Соглядатай и совесть

Великий писатель был для власти фигурой неудобной: то громко выскажется против смертной казни, то поднимет голос в защиту духоборцев, то подвергнет резкой критике земельные отношения в России или затеет издавать какой-то журнал…

В верхах никогда не знали, чего от него ждать. А узнать очень хотелось, поэтому охранка не прекращала попыток внедрить своего человека в ближайшее окружение Льва Николаевича.

Вокруг Толстого всегда было множество людей. Самых разных: восторженных гимназистов и пылких студентов, склонных к философии зрелых мужей, находящихся в поиске смысла жизни, и умудренных опытом старцев, подпавших под притяжение идей писателя. Сегодня мы назвали бы их фанатами, хотя это не совсем точно – у многих из них было, кроме слепого поклонения мировому авторитету, собственное «я», выражавшееся в делах, поступках, мыслях. Что, собственно, и делало таких людей интересными для Льва Николаевича. Но проявленный писателем интерес к тому или иному «пришельцу» не означал его  автоматического вхождения в узкий круг общения Толстого, и уж тем более – в его семью, заботливо охраняемую Софьей Андреевной и ее близкими.

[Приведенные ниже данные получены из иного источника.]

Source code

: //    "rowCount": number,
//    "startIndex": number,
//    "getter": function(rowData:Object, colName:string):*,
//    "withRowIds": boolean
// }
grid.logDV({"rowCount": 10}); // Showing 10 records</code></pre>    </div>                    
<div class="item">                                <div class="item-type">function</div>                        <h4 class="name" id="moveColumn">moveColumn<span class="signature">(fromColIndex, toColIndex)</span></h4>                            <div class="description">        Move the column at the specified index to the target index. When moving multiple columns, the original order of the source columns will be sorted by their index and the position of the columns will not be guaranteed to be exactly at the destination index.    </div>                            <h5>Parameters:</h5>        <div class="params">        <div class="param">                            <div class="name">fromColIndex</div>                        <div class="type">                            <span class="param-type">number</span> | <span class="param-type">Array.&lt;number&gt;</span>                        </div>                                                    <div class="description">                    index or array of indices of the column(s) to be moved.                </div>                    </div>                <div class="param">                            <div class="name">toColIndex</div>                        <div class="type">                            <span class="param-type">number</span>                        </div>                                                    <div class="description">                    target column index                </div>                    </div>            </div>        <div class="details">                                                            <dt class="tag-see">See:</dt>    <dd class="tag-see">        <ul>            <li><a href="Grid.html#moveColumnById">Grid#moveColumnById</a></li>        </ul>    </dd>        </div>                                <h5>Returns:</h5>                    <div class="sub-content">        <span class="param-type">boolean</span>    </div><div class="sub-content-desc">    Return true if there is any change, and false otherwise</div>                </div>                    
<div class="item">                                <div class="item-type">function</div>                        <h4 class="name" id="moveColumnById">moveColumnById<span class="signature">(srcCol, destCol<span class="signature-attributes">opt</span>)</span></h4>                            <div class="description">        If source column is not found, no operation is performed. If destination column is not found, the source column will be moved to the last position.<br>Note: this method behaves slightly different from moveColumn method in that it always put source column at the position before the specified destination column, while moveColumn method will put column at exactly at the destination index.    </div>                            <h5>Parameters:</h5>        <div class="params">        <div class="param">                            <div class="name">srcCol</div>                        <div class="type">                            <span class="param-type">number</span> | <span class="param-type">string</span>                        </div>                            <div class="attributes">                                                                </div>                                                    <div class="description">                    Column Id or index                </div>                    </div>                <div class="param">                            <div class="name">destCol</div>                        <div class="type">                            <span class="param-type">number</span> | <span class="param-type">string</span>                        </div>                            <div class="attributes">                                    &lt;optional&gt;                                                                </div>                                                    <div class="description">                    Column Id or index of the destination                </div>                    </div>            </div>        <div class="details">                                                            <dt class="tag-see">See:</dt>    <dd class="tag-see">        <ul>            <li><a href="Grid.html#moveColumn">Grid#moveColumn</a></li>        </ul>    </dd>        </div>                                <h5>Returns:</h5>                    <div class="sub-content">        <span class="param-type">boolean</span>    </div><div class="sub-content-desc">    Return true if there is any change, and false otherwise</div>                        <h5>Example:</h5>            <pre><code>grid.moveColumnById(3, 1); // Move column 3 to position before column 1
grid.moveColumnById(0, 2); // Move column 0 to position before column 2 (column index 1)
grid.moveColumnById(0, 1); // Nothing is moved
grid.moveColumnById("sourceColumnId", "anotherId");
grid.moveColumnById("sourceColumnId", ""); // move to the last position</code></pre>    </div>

А ведь только там соглядатай мог почерпнуть необходимую его работодателям информацию о делах и намерениях объекта слежки.    

Ближе других агентов охранки подойти ко Льву Николаевичу удалось студенту по имени Симон. Он ловко вступил в контакт с сыном писателя Ильей, завязав с ним разговор где-то на дороге близ яснополянского дома Толстых. Рассказал, что с невестой и ее матерью приехал «на дачу», поселился в избе одного из дворовых людей, пригласил заходить на чай. За несколько дней Симон настолько очаровал нового знакомого, что они, как признавался позже Илья Львович, сделались большими друзьями и встречались ежедневно: молодой Толстой бывал у студента чуть ли не ежедневно и подолгу засиживался в гостях. Завязавшиеся приятельские отношения укрепила просьба Симона стать шафером на свадьбе. Илья тогда отпросился у родителей на весь день, он очень гордился этой ролью. После церкви обедали у молодых, пили наливку за их здоровье…

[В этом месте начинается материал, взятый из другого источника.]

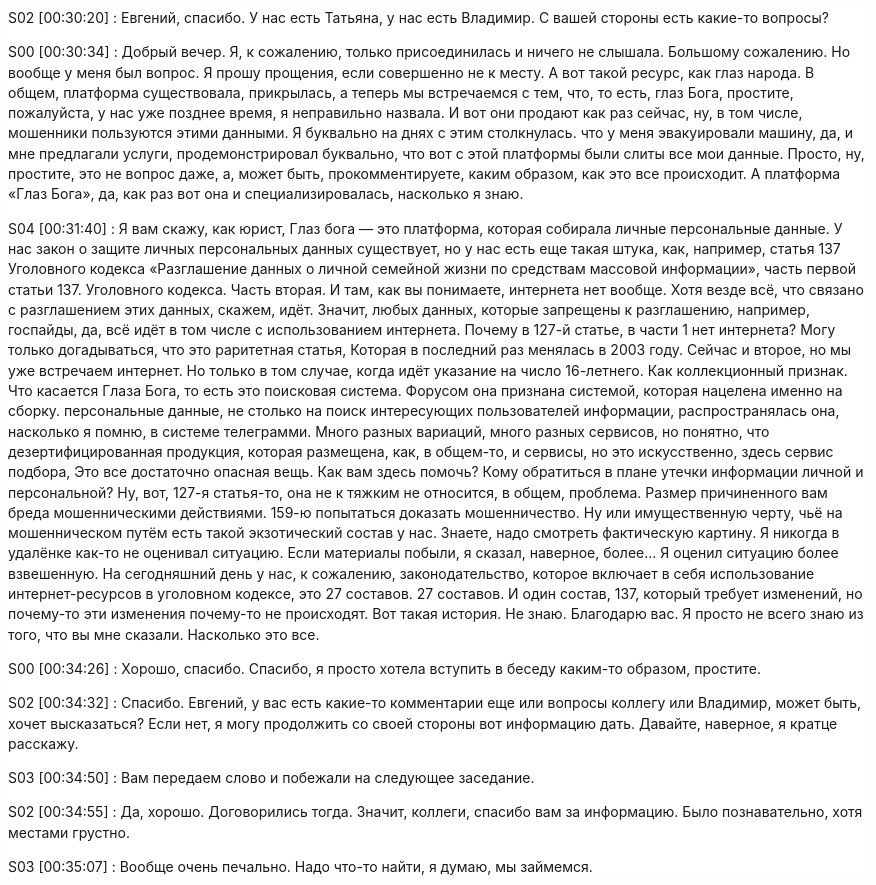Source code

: S02 [00:30:20]  : Евгений, спасибо. У нас есть Татьяна, у нас есть Владимир. С вашей стороны есть какие-то вопросы? 

S00 [00:30:34]  : Добрый вечер. Я, к сожалению, только присоединилась и ничего не слышала. Большому сожалению. Но вообще у меня был вопрос. Я прошу прощения, если совершенно не к месту. А вот такой ресурс, как глаз народа. В общем, платформа существовала, прикрылась, а теперь мы встречаемся с тем, что, то есть, глаз Бога, простите, пожалуйста, у нас уже позднее время, я неправильно назвала. И вот они продают как раз сейчас, ну, в том числе, мошенники пользуются этими данными. Я буквально на днях с этим столкнулась. что у меня эвакуировали машину, да, и мне предлагали услуги, продемонстрировал буквально, что вот с этой платформы были слиты все мои данные. Просто, ну, простите, это не вопрос даже, а, может быть, прокомментируете, каким образом, как это все происходит. А платформа «Глаз Бога», да, как раз вот она и специализировалась, насколько я знаю. 

S04 [00:31:40]  : Я вам скажу, как юрист, Глаз бога — это платформа, которая собирала личные персональные данные. У нас закон о защите личных персональных данных существует, но у нас есть еще такая штука, как, например, статья 137 Уголовного кодекса «Разглашение данных о личной семейной жизни по средствам массовой информации», часть первой статьи 137. Уголовного кодекса. Часть вторая. И там, как вы понимаете, интернета нет вообще. Хотя везде всё, что связано с разглашением этих данных, скажем, идёт. Значит, любых данных, которые запрещены к разглашению, например, госпайды, да, всё идёт в том числе с использованием интернета. Почему в 127-й статье, в части 1 нет интернета? Могу только догадываться, что это раритетная статья, Которая в последний раз менялась в 2003 году. Сейчас и второе, но мы уже встречаем интернет. Но только в том случае, когда идёт указание на число 16-летнего. Как коллекционный признак. Что касается Глаза Бога, то есть это поисковая система. Форусом она признана системой, которая нацелена именно на сборку. персональные данные, не столько на поиск интересующих пользователей информации, распространялась она, насколько я помню, в системе телеграмми. Много разных вариаций, много разных сервисов, но понятно, что дезертифицированная продукция, которая размещена, как, в общем-то, и сервисы, но это искусственно, здесь сервис подбора, Это все достаточно опасная вещь. Как вам здесь помочь? Кому обратиться в плане утечки информации личной и персональной? Ну, вот, 127-я статья-то, она не к тяжким не относится, в общем, проблема. Размер причиненного вам бреда мошенническими действиями. 159-ю попытаться доказать мошенничество. Ну или имущественную черту, чьё на мошенническом путём есть такой экзотический состав у нас. Знаете, надо смотреть фактическую картину. Я никогда в удалёнке как-то не оценивал ситуацию. Если материалы побыли, я сказал, наверное, более... Я оценил ситуацию более взвешенную. На сегодняшний день у нас, к сожалению, законодательство, которое включает в себя использование интернет-ресурсов в уголовном кодексе, это 27 составов. 27 составов. И один состав, 137, который требует изменений, но почему-то эти изменения почему-то не происходят. Вот такая история. Не знаю. Благодарю вас. Я просто не всего знаю из того, что вы мне сказали. Насколько это все. 

S00 [00:34:26]  : Хорошо, спасибо. Спасибо, я просто хотела вступить в беседу каким-то образом, простите. 

S02 [00:34:32]  : Спасибо. Евгений, у вас есть какие-то комментарии еще или вопросы коллегу или Владимир, может быть, хочет высказаться? Если нет, я могу продолжить со своей стороны вот информацию дать. Давайте, наверное, я кратце расскажу. 

S03 [00:34:50]  : Вам передаем слово и побежали на следующее заседание. 

S02 [00:34:55]  : Да, хорошо. Договорились тогда. Значит, коллеги, спасибо вам за информацию. Было познавательно, хотя местами грустно. 

S03 [00:35:07]  : Вообще очень печально. Надо что-то найти, я думаю, мы займемся. 
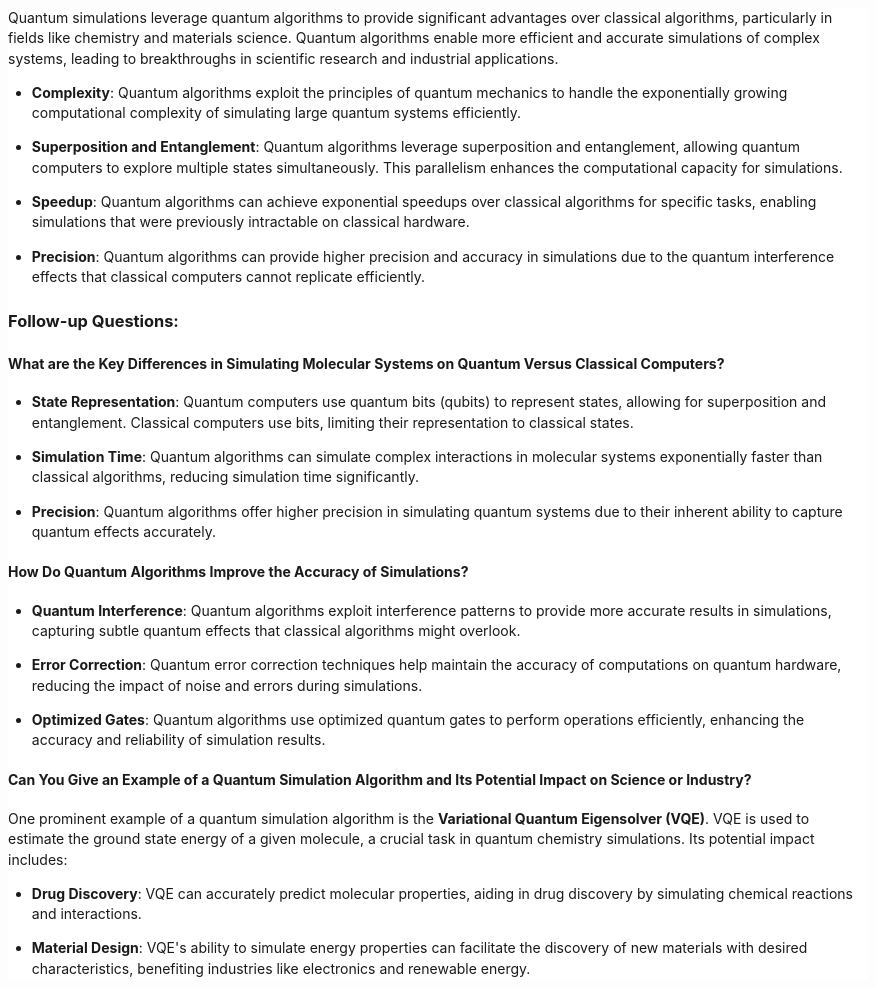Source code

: Quantum simulations leverage quantum algorithms to provide significant advantages over classical algorithms, particularly in fields like chemistry and materials science. Quantum algorithms enable more efficient and accurate simulations of complex systems, leading to breakthroughs in scientific research and industrial applications.

- **Complexity**: Quantum algorithms exploit the principles of quantum mechanics to handle the exponentially growing computational complexity of simulating large quantum systems efficiently.

- **Superposition and Entanglement**: Quantum algorithms leverage superposition and entanglement, allowing quantum computers to explore multiple states simultaneously. This parallelism enhances the computational capacity for simulations.

- **Speedup**: Quantum algorithms can achieve exponential speedups over classical algorithms for specific tasks, enabling simulations that were previously intractable on classical hardware.

- **Precision**: Quantum algorithms can provide higher precision and accuracy in simulations due to the quantum interference effects that classical computers cannot replicate efficiently.

### Follow-up Questions:

#### What are the Key Differences in Simulating Molecular Systems on Quantum Versus Classical Computers?

- **State Representation**: Quantum computers use quantum bits (qubits) to represent states, allowing for superposition and entanglement. Classical computers use bits, limiting their representation to classical states.
  
- **Simulation Time**: Quantum algorithms can simulate complex interactions in molecular systems exponentially faster than classical algorithms, reducing simulation time significantly.
  
- **Precision**: Quantum algorithms offer higher precision in simulating quantum systems due to their inherent ability to capture quantum effects accurately.

#### How Do Quantum Algorithms Improve the Accuracy of Simulations?

- **Quantum Interference**: Quantum algorithms exploit interference patterns to provide more accurate results in simulations, capturing subtle quantum effects that classical algorithms might overlook.
  
- **Error Correction**: Quantum error correction techniques help maintain the accuracy of computations on quantum hardware, reducing the impact of noise and errors during simulations.
  
- **Optimized Gates**: Quantum algorithms use optimized quantum gates to perform operations efficiently, enhancing the accuracy and reliability of simulation results.

#### Can You Give an Example of a Quantum Simulation Algorithm and Its Potential Impact on Science or Industry?

One prominent example of a quantum simulation algorithm is the **Variational Quantum Eigensolver (VQE)**. VQE is used to estimate the ground state energy of a given molecule, a crucial task in quantum chemistry simulations. Its potential impact includes:

- **Drug Discovery**: VQE can accurately predict molecular properties, aiding in drug discovery by simulating chemical reactions and interactions.
  
- **Material Design**: VQE's ability to simulate energy properties can facilitate the discovery of new materials with desired characteristics, benefiting industries like electronics and renewable energy.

Софья Андреевна не могла не заметить странной дружбы и сказала сыну, что порядочный человек обязан познакомиться с родителями мальчика, которого приглашает в гости. Илья передал эти слова Симону. Тот немедленно явился к Софье Андреевне, представился ей и принес извинения за то, что не сделал этого раньше. Познакомился он и с Львом Николаевичем, после чего стал бывать в доме Толстых, помогать писателю в полевых работах. «К нему привыкли и принимали его просто и ласково, как своего человека», – отмечал Илья Львович.

Так продолжалось до осени. А перед отъездом Симон явился к Льву Николаевичу с покаянием: дескать, был подослан Третьим отделением для наблюдения за писателем и его окружением, но, ближе узнав Толстого, проникся его взглядами и искренне захотел сам жить такой жизнью. По другой версии, агент Симон сделал свои признания Льву Николаевичу не лично, а в письме, которое до нас не дошло. В любом случае, история эта весьма любопытна хотя бы тем, что ярко иллюстрирует притягательную силу, которую имели в обществе идеи Толстого – по крайней мере, в те времена. Не потому ли тщетными оказались все усилия охранки завести надежных соглядатаев близ Толстого?! И даже о таком важном событии, как уход Льва Николаевича из Ясной Поляны, власти стало известно не сразу: только через два дня тульский губернатор отправил в Ясную Поляну сыскного чиновника для негласной проверки слухов об отъезде писателя…

Между прочим, Симон сдержал-таки данное Льву Николаевичу обещание начать новую жизнь. После разрыва с охранкой он, бросив учебу, уехал с семьей куда-то в Уфимскую губернию помощником лесничего и на 80-летие писателя прислал Толстому открытку  с оригинального содержания: «Искренне желаю еще много лет чувствовать Ваши удары по нашей совести».